> **WHAT THE EXERCISE ASKS**:
Filter the listing down to only the lines that contain the string "Tribunal".

> **SOURCE INFORMATION**:
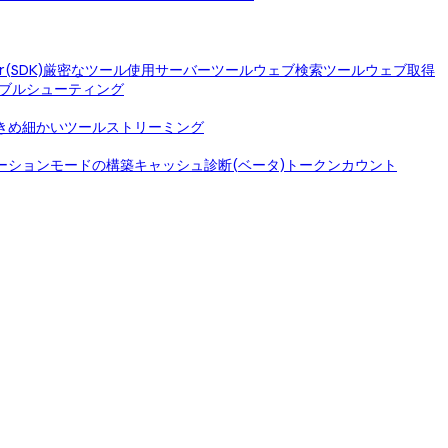
r(SDK)
厳密なツール使用
サーバーツール
ウェブ検索ツール
ウェブ取得
ブルシューティング
きめ細かいツールストリーミング
ーションモードの構築
キャッシュ診断(ベータ)
トークンカウント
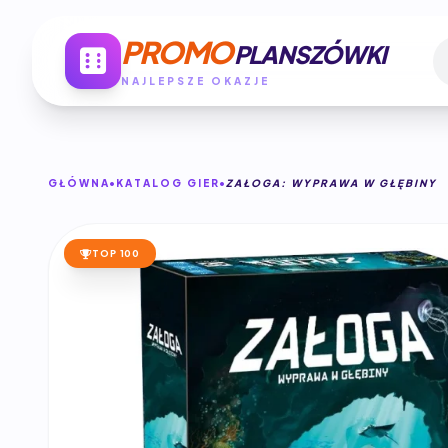
PROMO
PLANSZÓWKI
NAJLEPSZE OKAZJE
GŁÓWNA
KATALOG GIER
ZAŁOGA: WYPRAWA W GŁĘBINY
TOP 100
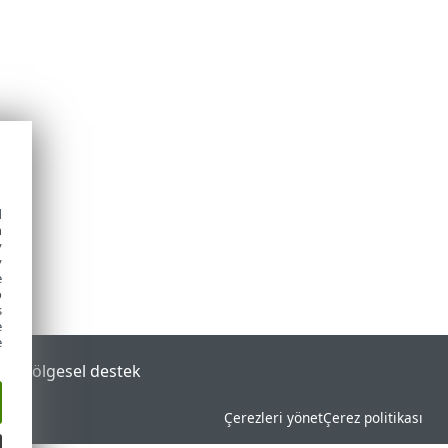
d
h
y
y
e
o
s
e
e
tal
Bölgesel destek
Çerezleri yönet
Çerez politikası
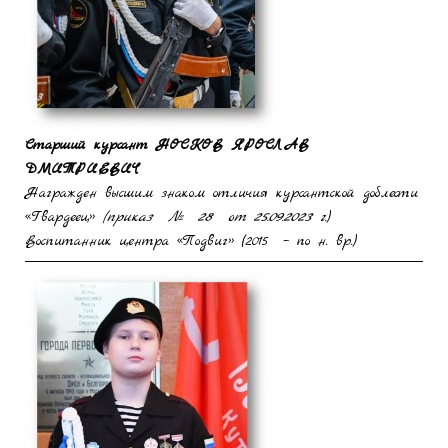
Старший курсант
НОСКОВ ЯРОСЛАВ
ДМИТРИЕВИЧ
Награжден высшим знаком отличия курсантской доблести
«Гвардеец»
(приказ № 28 от 25.09.2023 г.
)
Воспитанник центра «Подвиг» (2015 – по н. вр.)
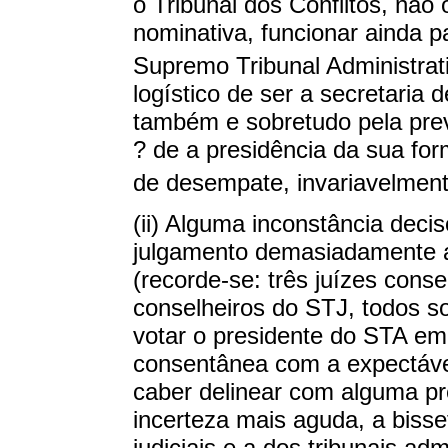
o Tribunal dos Conflitos, não
nominativa, funcionar ainda 
Supremo Tribunal Administrat
logístico de ser a secretaria
também e sobretudo pela prev
? de a presidência da sua for
de desempate, invariavelmen
(ii) Alguma inconstância deci
julgamento demasiadamente al
(recorde-se: três juízes conse
conselheiros do STJ, todos s
votar o presidente do STA e
consentânea com a expectável
caber delinear com alguma pre
incerteza mais aguda, a bisset
judiciais e a dos tribunais admi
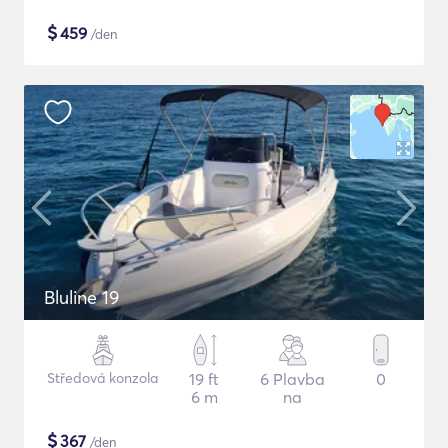
$
459
/den
Bluline 19
Středová konzola
19 ft
6 Plavba
0
6 m
na
$
367
/den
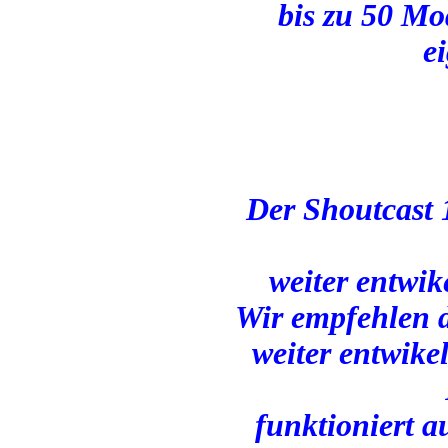
bis zu 50 Mo
e
Der Shoutcast 1
weiter entwik
Wir empfehlen d
weiter entwikel
funktioniert 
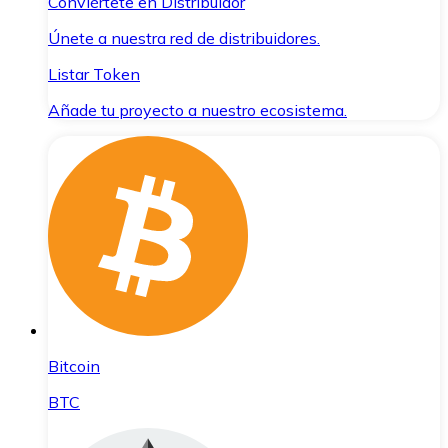
Conviértete en Distribuidor
Únete a nuestra red de distribuidores.
Listar Token
Añade tu proyecto a nuestro ecosistema.
Bitcoin
BTC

> **ANSWER FOR THIS EXERCISE**:
o Tribunal dos Conflitos, não
Supremo Tribunal Administrat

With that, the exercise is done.